September 20, 2014 by Rob Gardiner
Despite numerous people having rhapsodised about the idyllic nature of Upper Michigan, I had not been back on the road long before my spirits were dampened. Torrential rain blinded me to the beautiful scenery, whilst a thick mist did its best to obscure everything else. It wasn’t until I crossed into Canada, at Sault Sainte Marie, that I began to fully appreciate the vast beauty of the, aptly named, Great Lakes.
Of course, such a reprieve was short-lived and, before long, I was once again cycling through sheets of falling water. Fortunately, I quickly left the rain and the unpleasantly busy TransCanada Highway behind, making my way down the sparsely populated Manitoulin Islands. Racing to make the twice-daily ferry, I barely had time to absorb their beauty as a hurtled along the peaceful roads.
Instead of heading straight for Toronto, I chose to take a scenic detour via the Niagara Falls. My progress was slowed by my tyre choosing to explode, but fortunately a combination of duct tape and super glue quickly repaired the damage. Before long, I had taken some obligatory snapshots of the thundering tourist trap that is Niagara and was headed back towards Toronto.
Here, I stayed with Megan, whom I had first met in British Columbia. She had just returned from Nova Scotia, having finished her trip across Canada. Taking only 59 days to cover 6,700 kilometres, her feats put me to shame. She and her parents were incredibly hospitable hosts and I spent an enjoyable couple of days exploring Toronto and relaxing. In fact, the downtime was well-earned, since I had just covered a formidable 1,800 kilometres in the two weeks since leaving Chicago.
No sooner had I left Toronto, when autumn suddenly descended upon my surroundings. I had began to notice the subtle yellowing of the leaves already, but it was the not-so-subtle drop in temperature that truly announced the changing of the seasons. Instead of basking in the balmy weather of late summer, I was soon shivering in frigid single-digit conditions.
And returning to the United States did little to change this. After only just persuading the immigration officials to let me in, I was greeted by an inundation of freezing rain. It was this chilly, wet welcome that persuaded me to pay for a campsite, and a hot shower, for the first time in two months.

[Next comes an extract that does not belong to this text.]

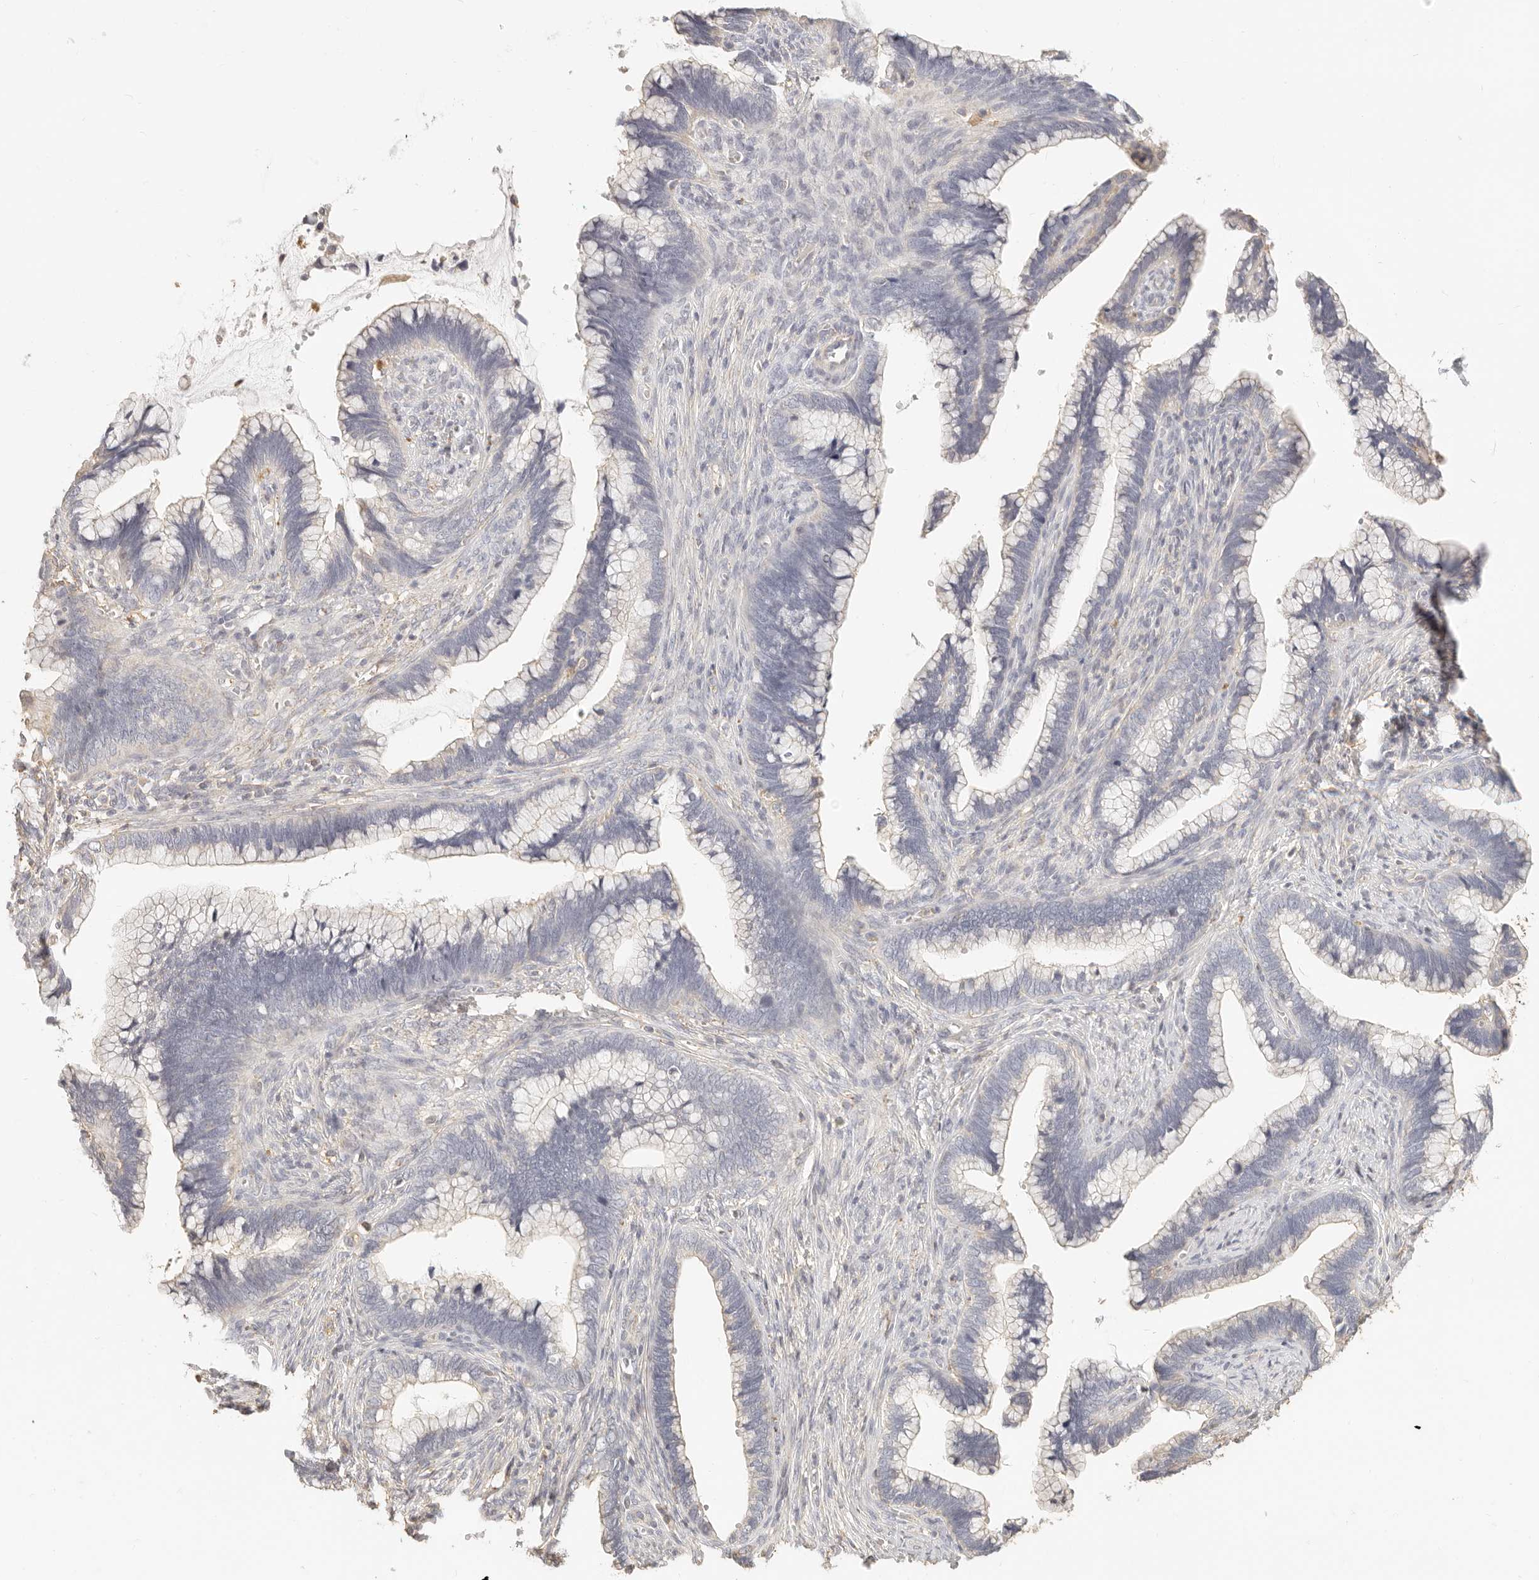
{"staining": {"intensity": "negative", "quantity": "none", "location": "none"}, "tissue": "cervical cancer", "cell_type": "Tumor cells", "image_type": "cancer", "snomed": [{"axis": "morphology", "description": "Adenocarcinoma, NOS"}, {"axis": "topography", "description": "Cervix"}], "caption": "This is an immunohistochemistry photomicrograph of adenocarcinoma (cervical). There is no expression in tumor cells.", "gene": "CNMD", "patient": {"sex": "female", "age": 44}}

Once the rain cleared away, I began to climb and was soon entering the Adirondack Mountains. Having been craving hills – or even hillocks – for months, I was exhilarated by this return to my favourite kind of terrain. The autumnal colours and thickly wooded hillsides only made the experience more beautiful. And I relished the addictive landscape of the Adirondacks as I wound my way towards to Plattsburgh.
In Plattsburgh, I met up with Celine, another friend from Korea and someone who is rarely in one place for any length of time. Catching up with her whilst she was stationary was a pleasant surprise. But with the cold weather warning me of the need to hurry south, I was soon back under way and crossed over Lake Champlain, into Vermont.
Here, the deliciously steep inclines of the Green Mountains greeted me, including the steepest paved road in the Northeast, leading up to Lincoln Gap. With gradients hitting 22%, this climb was too good to be missed. For once, my exertions did not go unnoticed and I grinned sheepishly whilst a group of impressed cyclists applauded my arrival at the summit.
Back on slightly more manageable roads, I am now making my way towards New York City at a fine pace. The urban sprawl of the East Coast will soon engulf me, but before long I will leave these crowded streets behind, to seek respite in the foothills of the Appalachians.